NREL extensively studied the value of transparency that competitive bidding platforms provide, and it uncovered a similar finding: 

“Some installers interviewed for this study stated that overemphasis on low prices may drive installers to compete by offering lower-quality equipment on quote platforms. However, we find that only about one in three quote aggregation customers select the lowest-priced quote and that customers are more likely to select quotes with premium (high-efficiency) panels. The data indicate that at least some customers evaluate offers based on multiple dimensions, including product quality, and that high-quality products can compete on quote aggregation platforms.”

Think of going solar like booking a flight across the U.S.

Consumers will always care about price, but there are plenty of situations where cheapest isn’t best.

Think back to the last time you booked a long-distance flight.
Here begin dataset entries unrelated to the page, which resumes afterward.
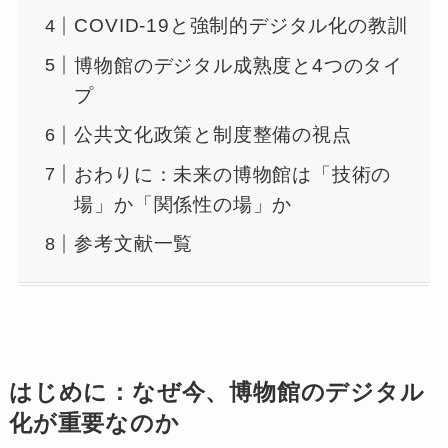
COVID-19と強制的デジタル化の教訓
博物館のデジタル成熟度と4つのタイ
プ
公共文化政策と制度整備の視点
おわりに：未来の博物館は「技術の
場」か「関係性の場」か
参考文献一覧
はじめに：なぜ今、博物館のデジタル
化が重要なのか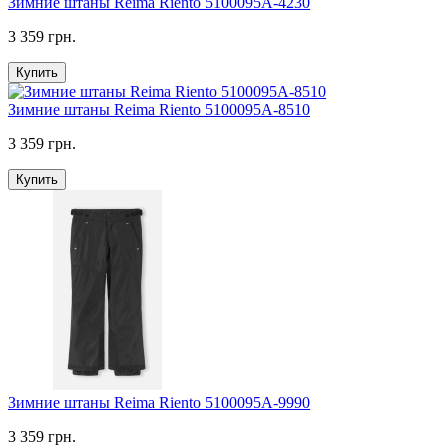
Зимние штаны Reima Riento 5100095A-4230
3 359 грн.
Купить
Зимние штаны Reima Riento 5100095A-8510
3 359 грн.
Купить
Зимние штаны Reima Riento 5100095A-9990
3 359 грн.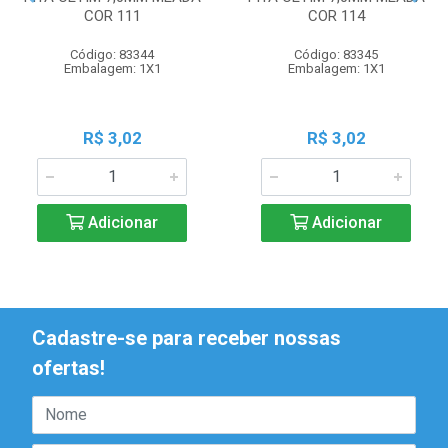
COR 111
COR 114
Código: 83344
Código: 83345
Embalagem: 1X1
Embalagem: 1X1
R$ 3,02
R$ 3,02
Adicionar
Adicionar
Cadastre-se para receber nossas
ofertas!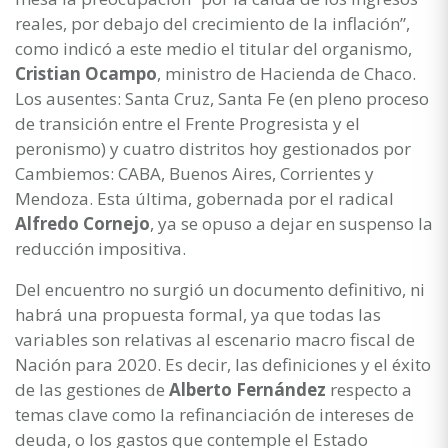
reales, por debajo del crecimiento de la inflación”,
como indicó a este medio el titular del organismo,
Cristian Ocampo
, ministro de Hacienda de Chaco.
Los ausentes: Santa Cruz, Santa Fe (en pleno proceso
de transición entre el Frente Progresista y el
peronismo) y cuatro distritos hoy gestionados por
Cambiemos: CABA, Buenos Aires, Corrientes y
Mendoza. Esta última, gobernada por el radical
Alfredo Cornejo
, ya se opuso a dejar en suspenso la
reducción impositiva.
Del encuentro no surgió un documento definitivo, ni
habrá una propuesta formal, ya que todas las
variables son relativas al escenario macro fiscal de
Nación para 2020. Es decir, las definiciones y el éxito
de las gestiones de
Alberto Fernández
respecto a
temas clave como la refinanciación de intereses de
deuda, o los gastos que contemple el Estado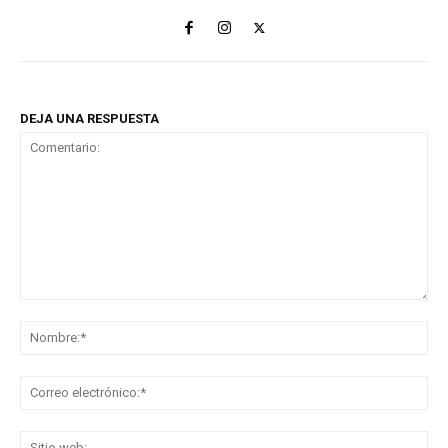
DEJA UNA RESPUESTA
Comentario:
No
Co
ele
Sit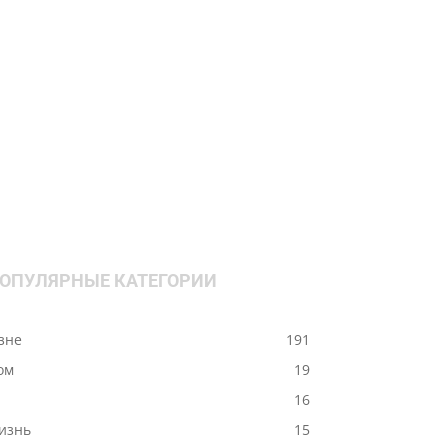
ОПУЛЯРНЫЕ КАТЕГОРИИ
ізне
191
ом
19
-
16
изнь
15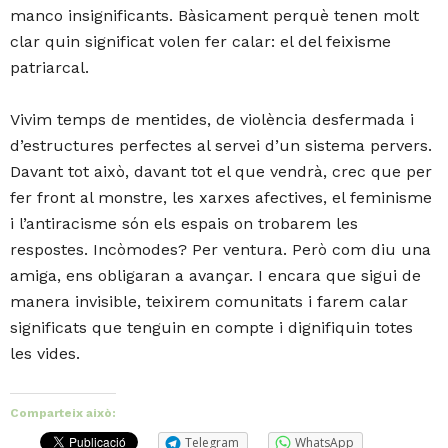
manco insignificants. Bàsicament perquè tenen molt
clar quin significat volen fer calar: el del feixisme
patriarcal.
Vivim temps de mentides, de violència desfermada i
d’estructures perfectes al servei d’un sistema pervers.
Davant tot això, davant tot el que vendrà, crec que per
fer front al monstre, les xarxes afectives, el feminisme
i l’antiracisme són els espais on trobarem les
respostes. Incòmodes? Per ventura. Però com diu una
amiga, ens obligaran a avançar. I encara que sigui de
manera invisible, teixirem comunitats i farem calar
significats que tenguin en compte i dignifiquin totes
les vides.
Comparteix això:
Telegram
WhatsApp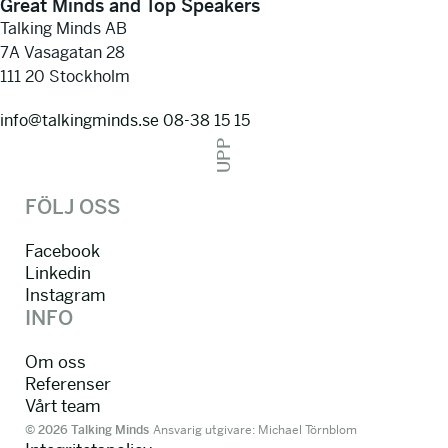
Great Minds and Top Speakers
Talking Minds AB
7A Vasagatan 28
111 20 Stockholm
info@talkingminds.se
08-38 15 15
UPP
FÖLJ OSS
Facebook
Linkedin
Instagram
INFO
Om oss
Referenser
Vårt team
© 2026 Talking Minds
Ansvarig utgivare: Michael Törnblom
You probably used an online comparison-shopping website like Kayak or Expedia to review your travel options, and then narrowed down your choices to a few flights that met your basic criteria. At that point, you’re  confronted with a choice: You can take the 5:30 a.m. flight with a two-hour layover, or pay an extra $150 for an 8:00 a.m. direct flight.

Which do you choose? If your only concern is finding the lowest-cost option, you might opt for the early flight with the two-hour layover. But for many shoppers, the later departure time and convenience of a direct flight is well worth a slightly more expensive ticket. 
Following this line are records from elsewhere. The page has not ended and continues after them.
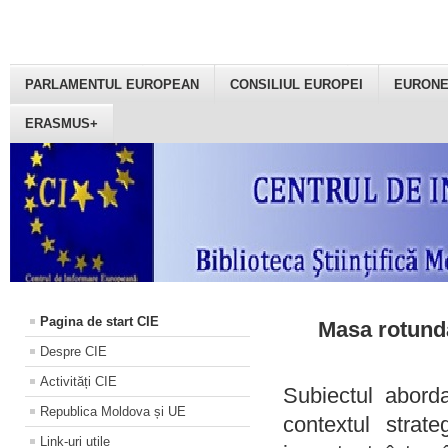
PARLAMENTUL EUROPEAN
CONSILIUL EUROPEI
EURON
ERASMUS+
Pagina de start CIE
Masa rotundă
Despre CIE
Activități CIE
Subiectul aborda
Republica Moldova și UE
contextul strat
Link-uri utile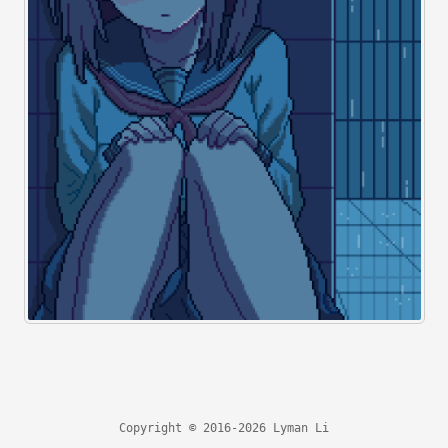
Copyright © 2016-2026 Lyman Li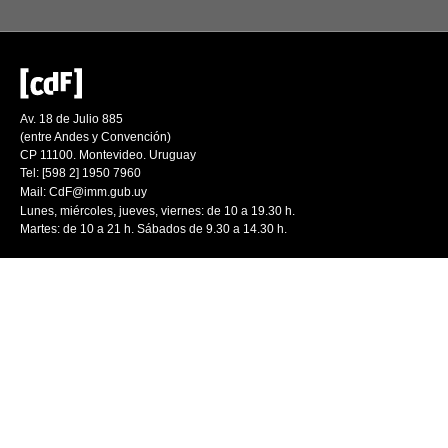
Av. 18 de Julio 885
(entre Andes y Convención)
CP 11100. Montevideo. Uruguay
Tel: [598 2] 1950 7960
Mail:
CdF@imm.gub.uy
Lunes, miércoles, jueves, viernes: de 10 a 19.30 h.
Martes: de 10 a 21 h. Sábados de 9.30 a 14.30 h.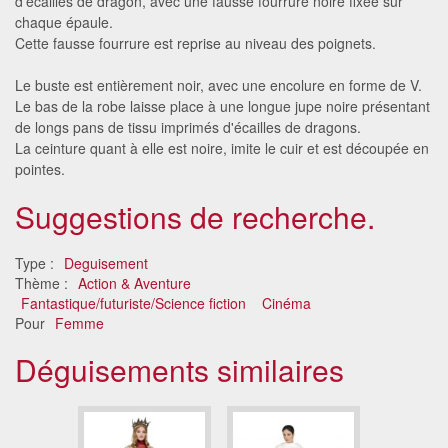
d'écailles de dragon, avec une fausse fourrure noire fixée sur
chaque épaule.
Cette fausse fourrure est reprise au niveau des poignets.
Le buste est entièrement noir, avec une encolure en forme de V.
Le bas de la robe laisse place à une longue jupe noire présentant
de longs pans de tissu imprimés d'écailles de dragons.
La ceinture quant à elle est noire, imite le cuir et est découpée en
pointes.
Suggestions de recherche.
Type :
Deguisement
Thème :
Action & Aventure
Fantastique/futuriste/Science fiction
Cinéma
Pour
Femme
Déguisements similaires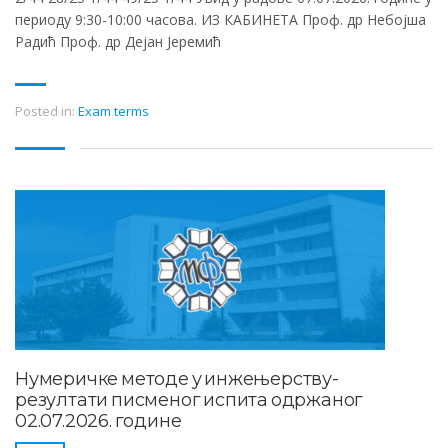
периоду 9:30-10:00 часова. ИЗ КАБИНЕТА Проф. др Небојша
Радић Проф. др Дејан Јеремић
Posted in:
Exam terms
Нумеричке методе у инжењерству-
резултати писменог испита одржаног
02.07.2026. године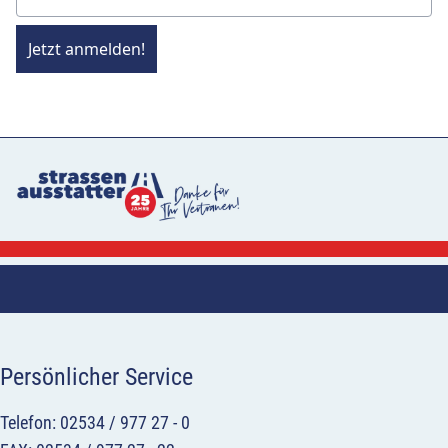
Jetzt anmelden!
Persönlicher Service
Telefon: 02534 / 977 27 - 0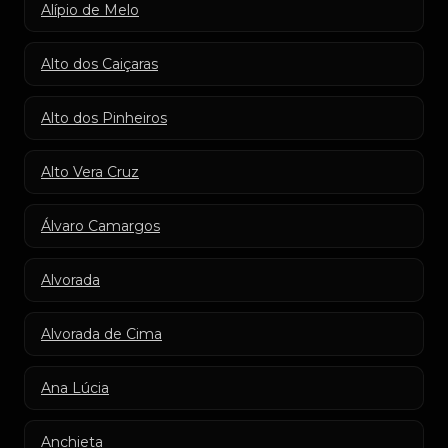
Alípio de Melo
Alto dos Caiçaras
Alto dos Pinheiros
Alto Vera Cruz
Álvaro Camargos
Alvorada
Alvorada de Cima
Ana Lúcia
Anchieta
Consumers are approaching solar the same way, particularly for those who want to own their system. The thousands of consumers we interact with on a daily basis are much more motivated by equipment quality and overall value than the lowest price — and we have the data to prove it. 

Over the past year, EnergySage took a lesson from leading e-commerce websites and began to attach descriptive “badges” onto quotes from solar installers. They offer an additional layer of information that educate shoppers about the various attributes of one quote versus another.

Not surprisingly, the “Highest Quality Equipment” badge was the most likely to appear on winning quotes in 2017 — 61 percent of all selected offers received it.

After the Highest Quality Equipment badge, the second most likely to appear in winning quotes was “Best Value” — a badge that’s based on the combination of panel quality, inverter quality and price. Only a third of selected quotes included the “Lowest $/W” badge.

This level of transparency is equally beneficial to installers. All companies quoting on EnergySage are given full access to their marketplace performance data. Each installer can see what’s being quoted and selected within their service area in real-time, allowing them to make adjustments and better position themselves to close sales.

What this means for the industry: Consumers will pay for quality

Increased consumer demand for high quality equipment aligns with the broader market shift toward system ownership. As more homeowners consider buying a solar panel system outright, they’re employing similar shopping behaviors to when they’ve made other large purchases. This means that they rely on traditional indicators of product quality, such as valuing the brand’s reputation, evaluating warranty offerings, and using independent review websites.

With today’s residential solar consumers shopping around more than ever, installers shouldn’t be afraid to quote high-quality products. Yes, consumers want to be sure they’re getting a good deal for the right equipment, but in most cases that doesn’t result in them selecting the cheapest option. Consumers are prioritizing long-term value over cost minimization, creating an opportunity for installers to compete without fear over a race to the bottom.


Vikram Aggarwal is the CEO and founder of EnergySage, a leading online comparison-shopping marketplace for rooftop solar, community solar and solar financing.